(Records from a data source)
-=-=-=-=-

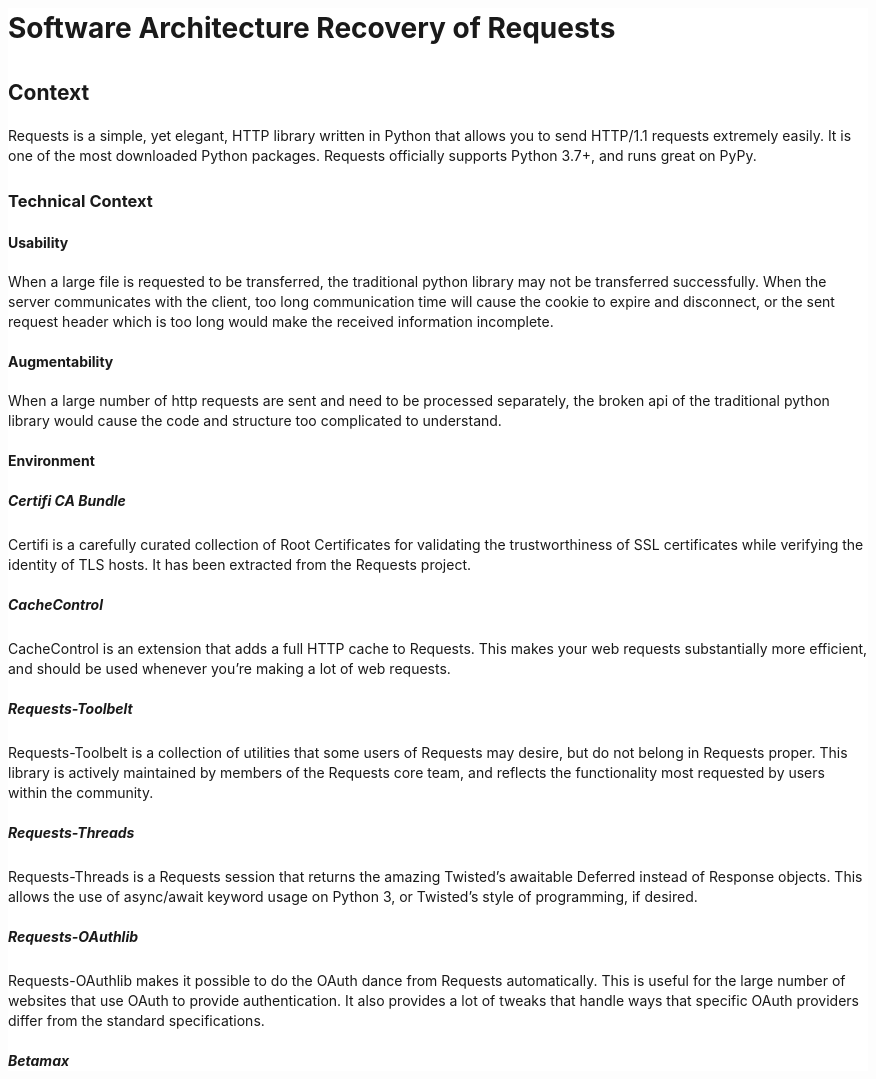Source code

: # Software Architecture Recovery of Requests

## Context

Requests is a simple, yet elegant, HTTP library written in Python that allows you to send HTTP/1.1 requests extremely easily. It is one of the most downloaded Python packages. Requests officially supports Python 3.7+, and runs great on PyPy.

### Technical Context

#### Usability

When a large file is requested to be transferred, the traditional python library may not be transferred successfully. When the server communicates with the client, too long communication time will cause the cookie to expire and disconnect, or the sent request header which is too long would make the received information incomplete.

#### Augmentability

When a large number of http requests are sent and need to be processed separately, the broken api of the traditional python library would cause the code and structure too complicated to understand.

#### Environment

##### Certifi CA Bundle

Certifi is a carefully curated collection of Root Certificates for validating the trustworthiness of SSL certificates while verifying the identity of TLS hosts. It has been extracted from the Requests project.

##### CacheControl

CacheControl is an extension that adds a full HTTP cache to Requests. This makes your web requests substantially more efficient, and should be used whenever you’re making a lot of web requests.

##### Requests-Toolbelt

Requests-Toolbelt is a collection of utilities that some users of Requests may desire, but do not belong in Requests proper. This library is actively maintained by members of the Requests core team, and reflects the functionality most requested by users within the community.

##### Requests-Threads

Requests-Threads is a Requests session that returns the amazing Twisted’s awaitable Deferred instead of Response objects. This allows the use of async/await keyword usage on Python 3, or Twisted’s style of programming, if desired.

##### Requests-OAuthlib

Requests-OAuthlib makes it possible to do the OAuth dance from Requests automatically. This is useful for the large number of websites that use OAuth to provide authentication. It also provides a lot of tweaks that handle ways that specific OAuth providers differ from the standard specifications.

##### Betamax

-=-=-=-=-

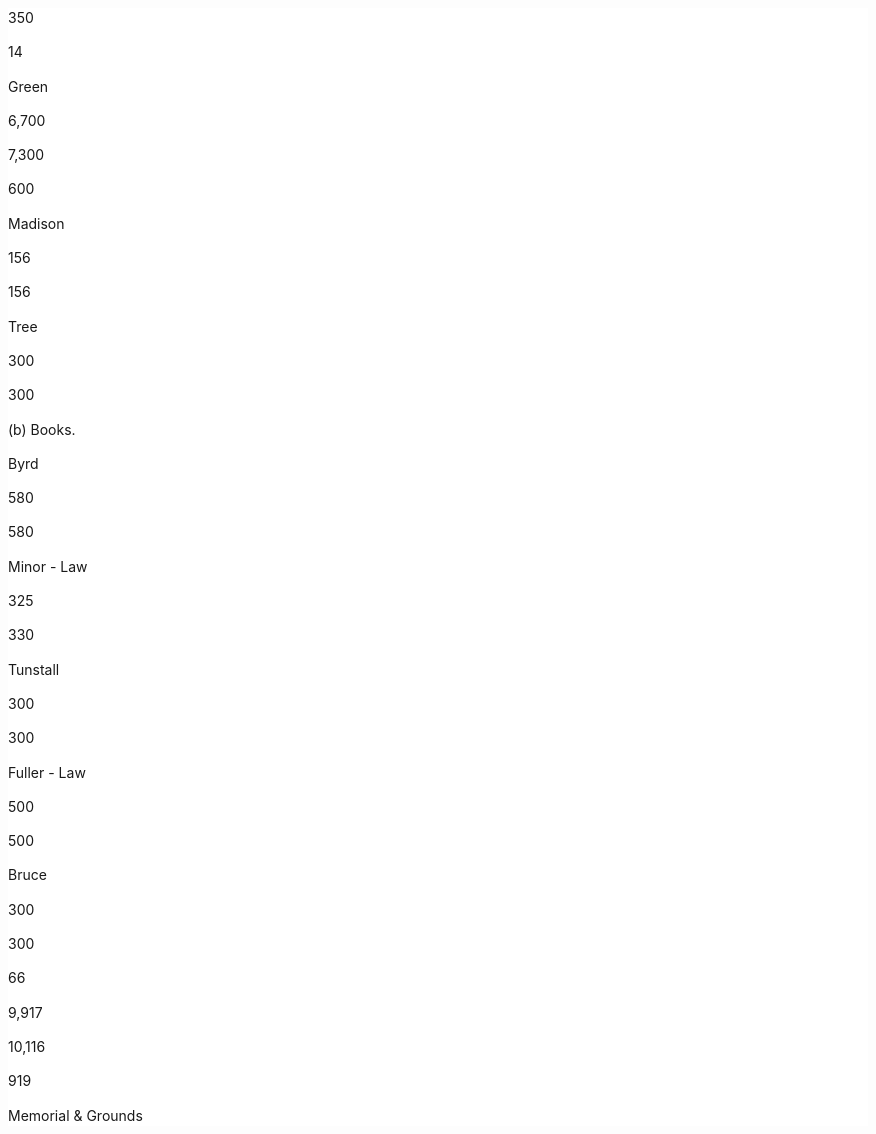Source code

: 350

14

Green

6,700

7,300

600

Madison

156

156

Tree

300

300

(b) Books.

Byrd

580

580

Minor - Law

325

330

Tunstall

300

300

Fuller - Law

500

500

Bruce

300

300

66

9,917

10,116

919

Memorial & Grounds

-=-=-=-=-

_Exercise_
Repeat exactly the lines above from the one with "Requests-Threads is a" up to and including the one with "##### Requests-OAuthlib". No other line belongs in the reply.

_Solution for this problem_
Requests-Threads is a Requests session that returns the amazing Twisted’s awaitable Deferred instead of Response objects. This allows the use of async/await keyword usage on Python 3, or Twisted’s style of programming, if desired.

##### Requests-OAuthlib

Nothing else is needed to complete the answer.